The monument consists of a large gold-colored flame, a symbol of rebirth or transformation. Amid the flames stand statues of great personages from Poland’s history, including: Boleslaw Chrobry, the first crowned king of Poland and King Jan Sobieski, who led his winged hussars to defeat the Turks and lift the siege of Vienna.

Despite a frigid wind, the attendees remained committed to carry on to the end. One jovial middle-aged man commented: “Every time we plan an event at the memorial, we can be sure there will be bad weather. At least it did not rain this year.”

The impressive list of guest speakers included a representative from Gov. Robert Erlich’s office and U.S. Senator Paul S. Sarbanes (D).

Fifteen young girls, dressed in beautiful traditional Polish dresses, added life to the event by dancing national folk dances.

After the memorial at the monument, attendees were invited for a meal at the Polish National Alliance building a few blocks away. During the meal two aluminum plaques were unveiled: one explaining the Katyn Massacre and another describing the monument were unveiled. These will be placed at the base of the monument to explain its significance to passers-by.

During the meal, members of the National Katyn Memorial Foundation spoke on the importance of remembering the Katyn Massacre and spreading awareness so that such a tragedy never occurs again.

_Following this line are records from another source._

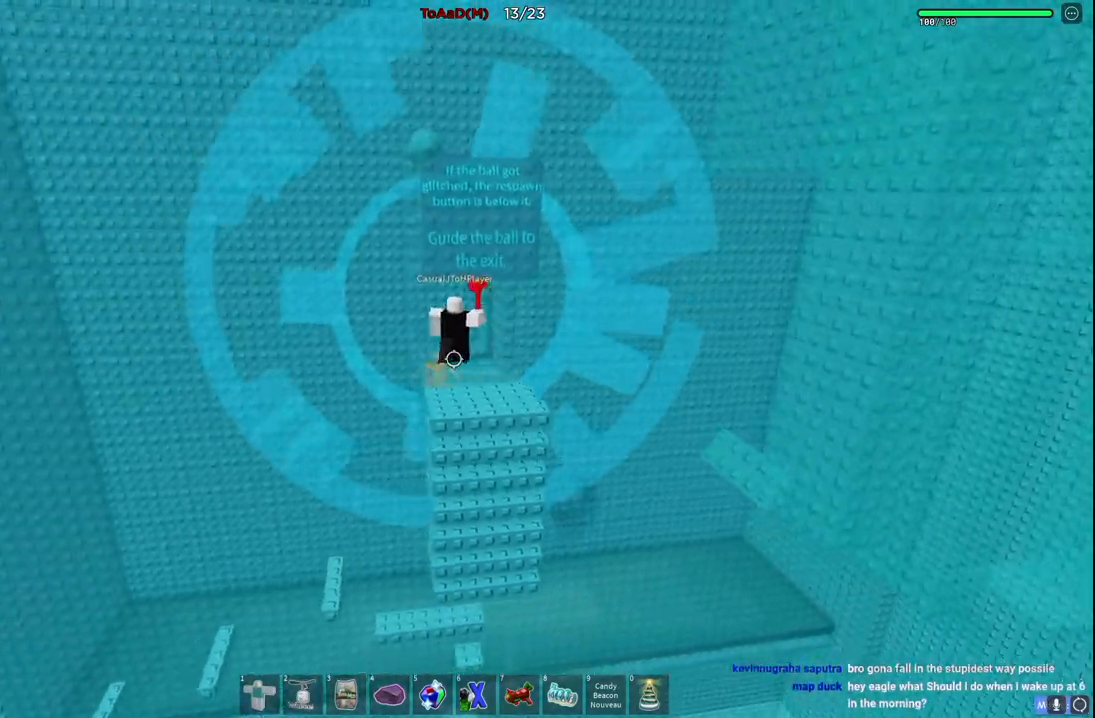
{"keys": ["a"], "events": [[100, "a", "down"]]}
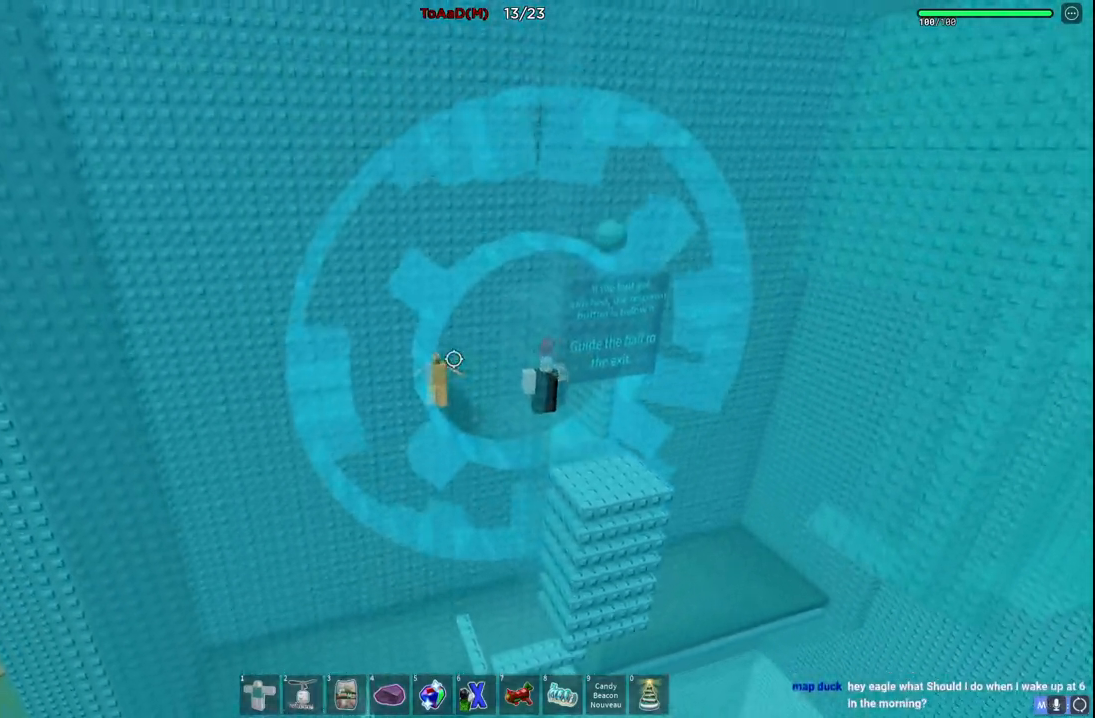
{"keys": [], "events": [[150, "s", "down"], [234, "s", "up"], [334, "a", "up"]]}
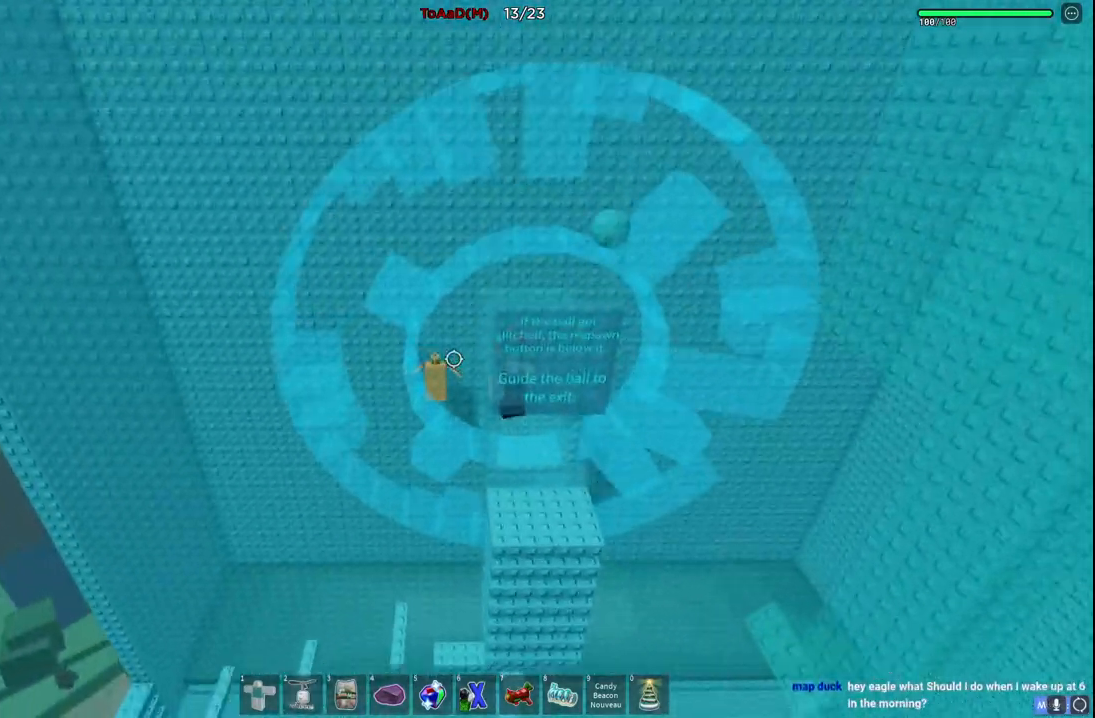
{"keys": ["d"], "events": [[300, "d", "down"]]}
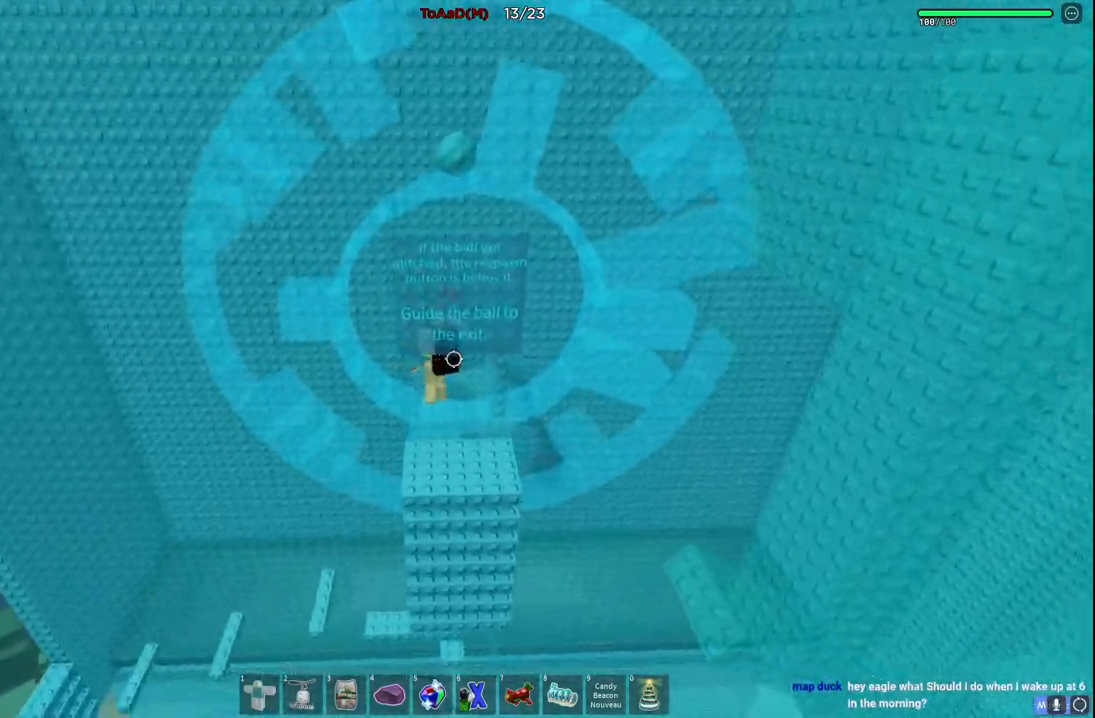
{"keys": [], "events": [[100, "d", "up"], [317, "d", "down"], [450, "d", "up"]]}
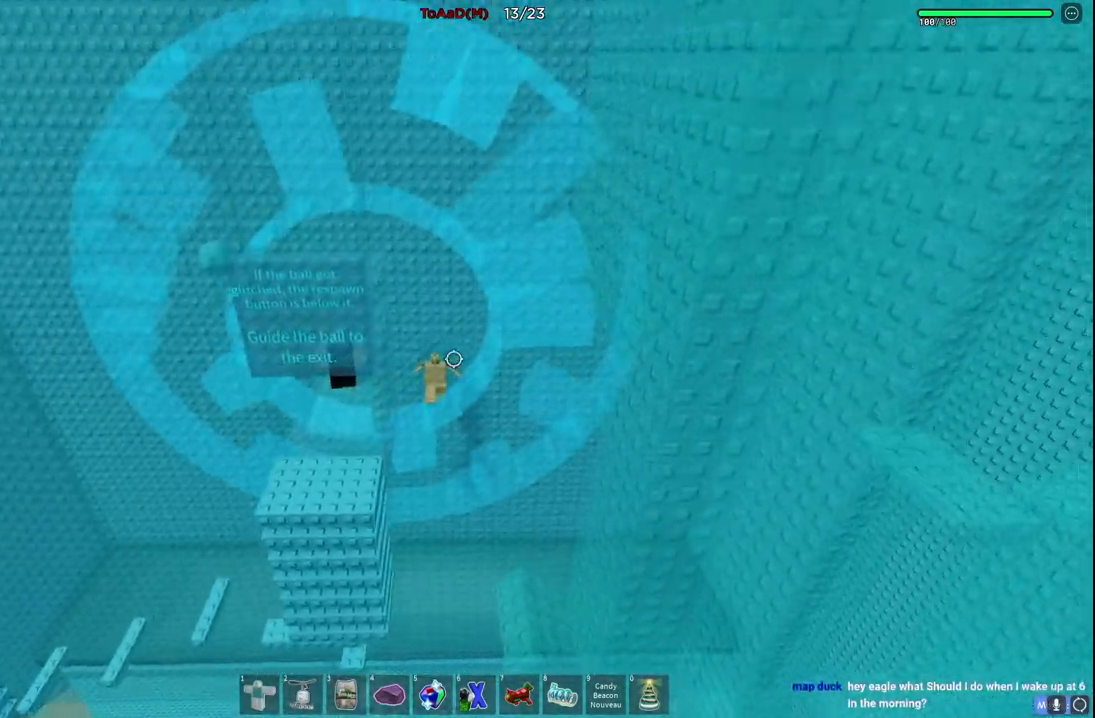
{"keys": ["a"], "events": [[167, "d", "down"], [250, "d", "up"], [317, "a", "down"]]}
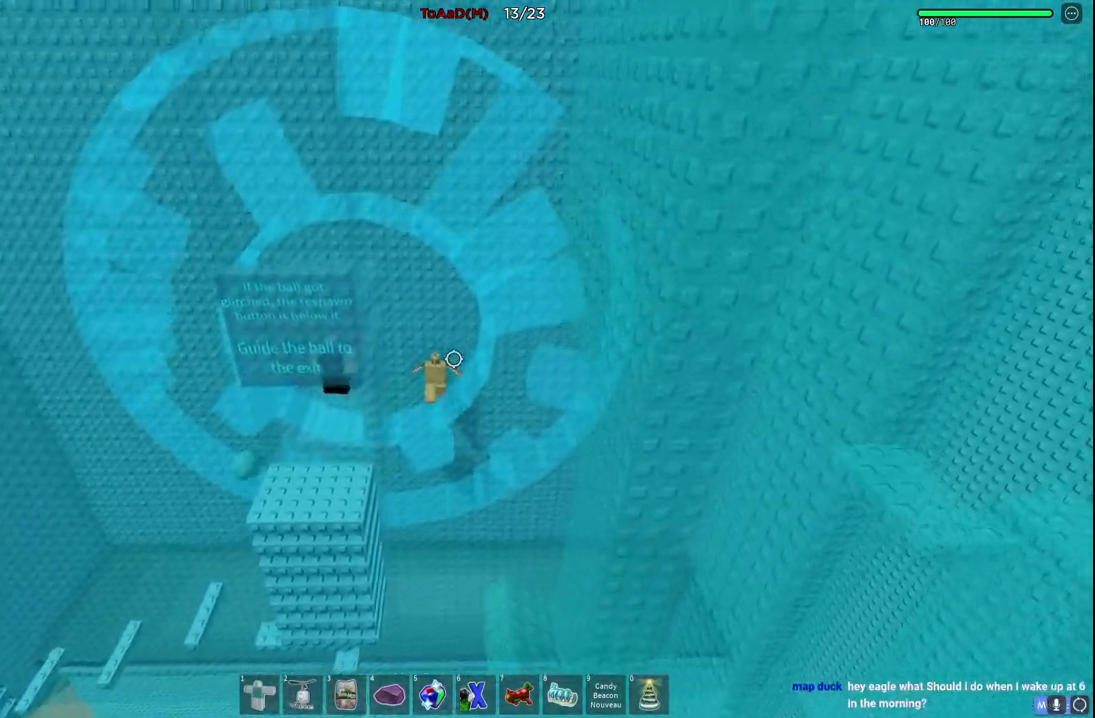
{"keys": ["a"], "events": [[167, "a", "up"], [367, "d", "down"], [434, "d", "up"], [484, "a", "down"]]}
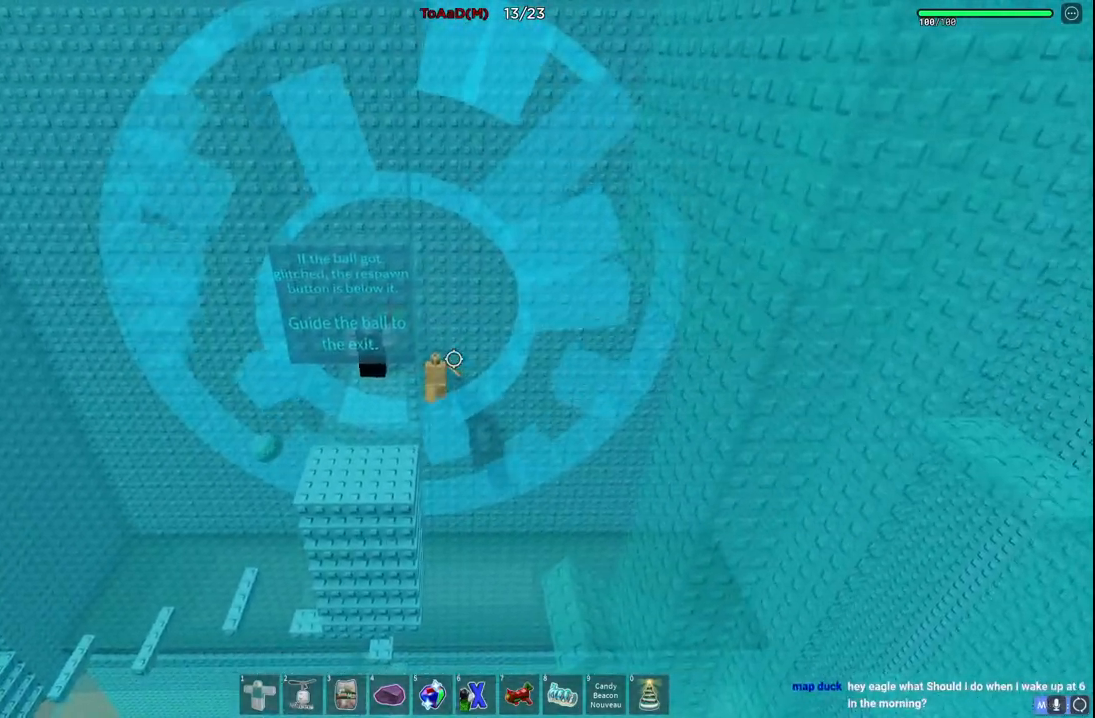
{"keys": ["a"], "events": []}
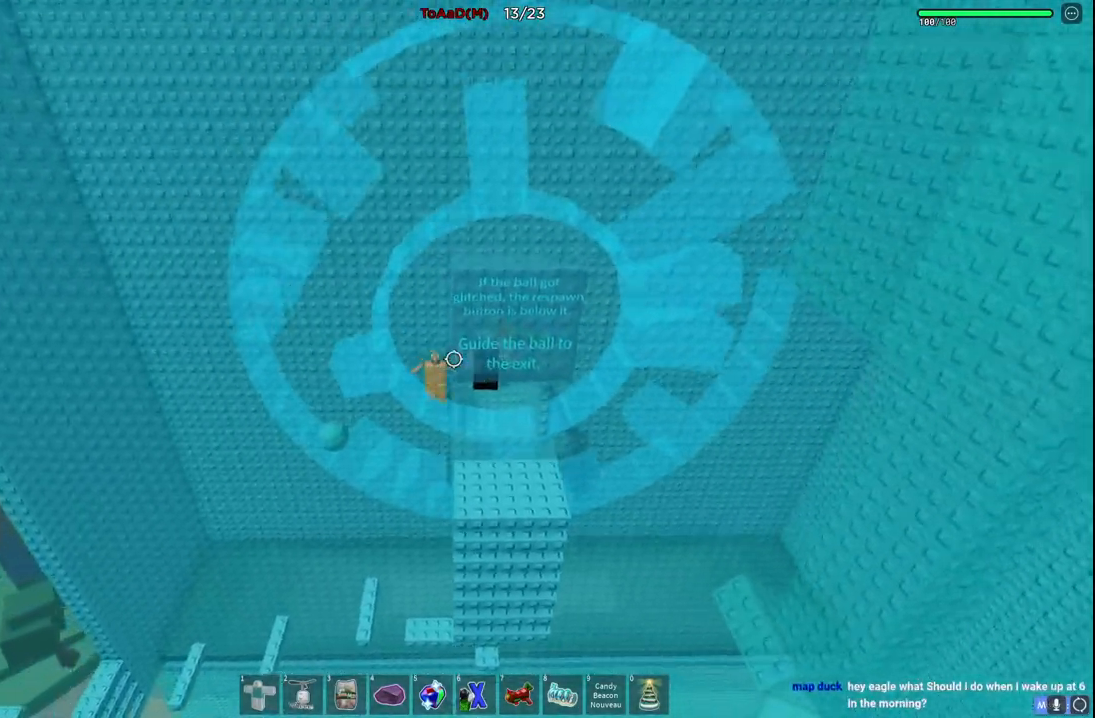
{"keys": ["d"], "events": [[184, "a", "up"], [267, "d", "down"]]}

The bodies of 20,000 Polish officers were thrown into mass graves, in Russia's Katyn Forest and nearby areas.

The Massacre
To fully understand the significance of the Katyn Massacre, it helps to look back to the beginning of World War II. On September 11, 1939, Nazi Germany invaded Poland from the west, an event which sparked the outbreak of the war. A couple of weeks later, the Soviet Union, at that time allied with the Nazis, invaded from the east. Sandwiched by this Soviet-Nazi alliance, Poland fought valiantly before falling to the two invaders.

The Soviets rulers terrorized Poland, sending 1.5 million citizens to Siberia, capturing 250,000 military personnel and sending over 20,000 border-guard officers to three Soviet prison camps.

These 20,000 (most of them reservists) were composed of priests, professors, judges, civil servants and others. In the words inscribed on the Katyn monument’s new plaque, “They were Poland’s leaders and thinkers, the flower of Polish intelligentsia…to hardened Communists they were class enemies and, therefore, enemies of the Soviet Union.”

After months of interrogations and attempted indoctrination, they were put on trains under the false impression that they were being returned to Poland. From the trains, they were transferred to prison buses which drove them into remote areas of the Russian forest, where they were bound, shot in the back of the head and thrown into mass graves.

In 1941, Nazi Germany turned against its Communist ally and invaded the Soviet Union. Subsequently, the Soviet Union attempted to blame the Katyn Massacre on the Germans.

The Soviet Union only admitted guilt in 1989 after the fall of the Iron Curtain.

The body of a Polish officer pulled from a mass grave in Katyn.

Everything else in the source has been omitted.